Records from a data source
[Start of Attachment]

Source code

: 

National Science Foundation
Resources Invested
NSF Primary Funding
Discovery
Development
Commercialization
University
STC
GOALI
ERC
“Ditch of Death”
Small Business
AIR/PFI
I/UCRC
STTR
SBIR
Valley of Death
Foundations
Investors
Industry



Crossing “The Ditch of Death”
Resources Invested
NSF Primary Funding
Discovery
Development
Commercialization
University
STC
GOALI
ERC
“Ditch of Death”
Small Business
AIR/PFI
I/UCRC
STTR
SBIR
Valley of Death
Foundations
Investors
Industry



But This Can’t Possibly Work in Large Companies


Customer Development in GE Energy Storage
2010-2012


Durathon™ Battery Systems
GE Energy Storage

[End of Attachment]

◆ **PROBLEM DETAILS**:
Type out all of the records again, exactly.

◆ **ANSWER AREA**:
Source code

: 

National Science Foundation
Resources Invested
NSF Primary Funding
Discovery
Development
Commercialization
University
STC
GOALI
ERC
“Ditch of Death”
Small Business
AIR/PFI
I/UCRC
STTR
SBIR
Valley of Death
Foundations
Investors
Industry



Crossing “The Ditch of Death”
Resources Invested
NSF Primary Funding
Discovery
Development
Commercialization
University
STC
GOALI
ERC
“Ditch of Death”
Small Business
AIR/PFI
I/UCRC
STTR
SBIR
Valley of Death
Foundations
Investors
Industry



But This Can’t Possibly Work in Large Companies


Customer Development in GE Energy Storage
2010-2012


Durathon™ Battery Systems
GE Energy Storage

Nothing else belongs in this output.